Rolipram (4-(3-cyclopentyloxy-4-methoxyphenyl)-2-pyrrolidone) represents a new class of specific low Km cAMP phosphodiesterase (PDE) inhibitors. This compound enhances basal, hormone- and forskolin-elicited cAMP accumulation in prolactin (PRL) producing rat pituitary adenoma (GH4C1) cells in culture (ED50=5·10−8 M). This effect is due to a selective inhibition of the low Km cAMP PDE (type III), since neither basal nor hormone-stimulated adenylate cyclase (AC) nor the Ca2+/calmodulin-dependent PDE were affected by rolipram. The drug enhanced vasoactive intestinal polypeptide (VIP)-stimulated PRL-secretion, while thyroliberin (TRH)- and 12-0-tetradecanoyl phorbol-13-acetate (TPA)-elicited PRL egress were slightly reduced indicating a cAMP-mediated reduction of protein kinase C (PK-C) mediated PRL release. Interestingly, inhibition of PRL secretion by somatostatin (SRIH) was completely suppressed suggesting cAMP-mediated inactivation of some GTP-binding protein(s) of the αi family (Gαi2 or Gk). Rolipram did not affect phosphoinositide metabolism (i.e. IP3 accumulation), neither acutely nor after long term administration. Rolipram, like the cAMP PDE inhibitor Ro 20–1724, did not influence AC and PDE I, but dose-dependently inhibited PDE III activity.

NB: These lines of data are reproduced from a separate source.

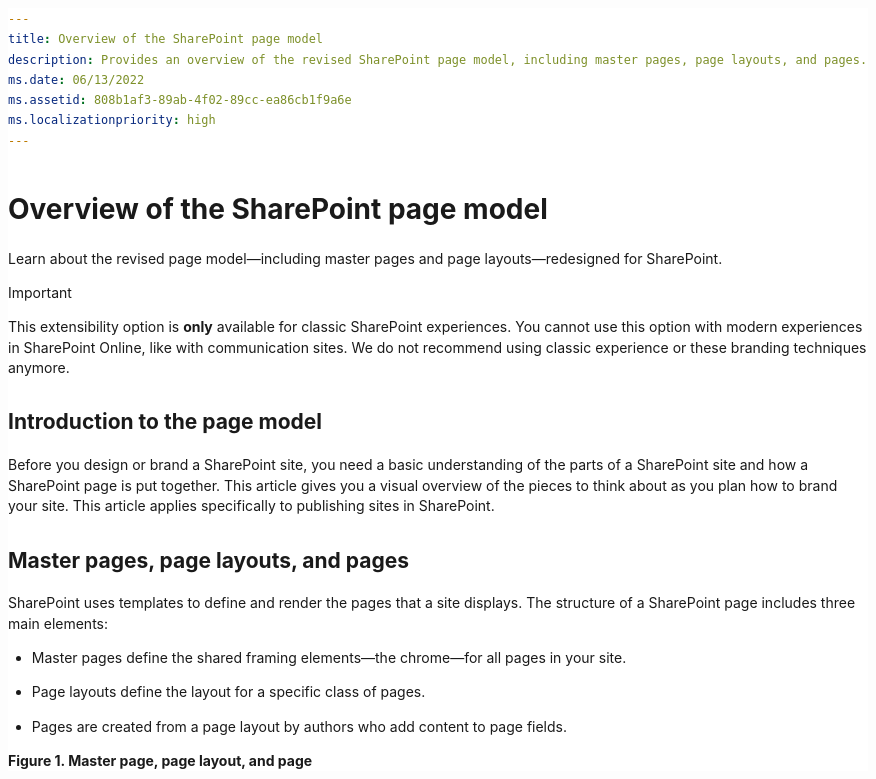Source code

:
 ```yaml
---
title: Overview of the SharePoint page model
description: Provides an overview of the revised SharePoint page model, including master pages, page layouts, and pages.
ms.date: 06/13/2022
ms.assetid: 808b1af3-89ab-4f02-89cc-ea86cb1f9a6e
ms.localizationpriority: high
---
```



# Overview of the SharePoint page model
Learn about the revised page model—including master pages and page layouts—redesigned for SharePoint.


> [!IMPORTANT] 
> This extensibility option is **only** available for classic SharePoint experiences. You cannot use this option with modern experiences in SharePoint Online, like with communication sites. We do not recommend using classic experience or these branding techniques anymore.

## Introduction to the page model
<a name="bk_Introduction"> </a>

Before you design or brand a SharePoint site, you need a basic understanding of the parts of a SharePoint site and how a SharePoint page is put together. This article gives you a visual overview of the pieces to think about as you plan how to brand your site. This article applies specifically to publishing sites in SharePoint.
  
    
    

## Master pages, page layouts, and pages
<a name="bk_MasterPages"> </a>

SharePoint uses templates to define and render the pages that a site displays. The structure of a SharePoint page includes three main elements:
  
    
    

- Master pages define the shared framing elements—the chrome—for all pages in your site.
    
  
- Page layouts define the layout for a specific class of pages.
    
  
- Pages are created from a page layout by authors who add content to page fields.
    
  

**Figure 1. Master page, page layout, and page**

Long term incubation of GH4C1 cells with rolipram in the presence of noradrenaline (NA) exerted a marginal decrease of β-receptor number, AC activation and cAMP accumulation, while Ro 20–1724 brought about a marked down-regulation and desensitization of the AC complex.

In summary, rolipram selectively interacts with PDE III in rat pituitary adenoma cells in culture and does not result in β-adrenoceptor AC downregulation. These features are not shared by the other drugs tested.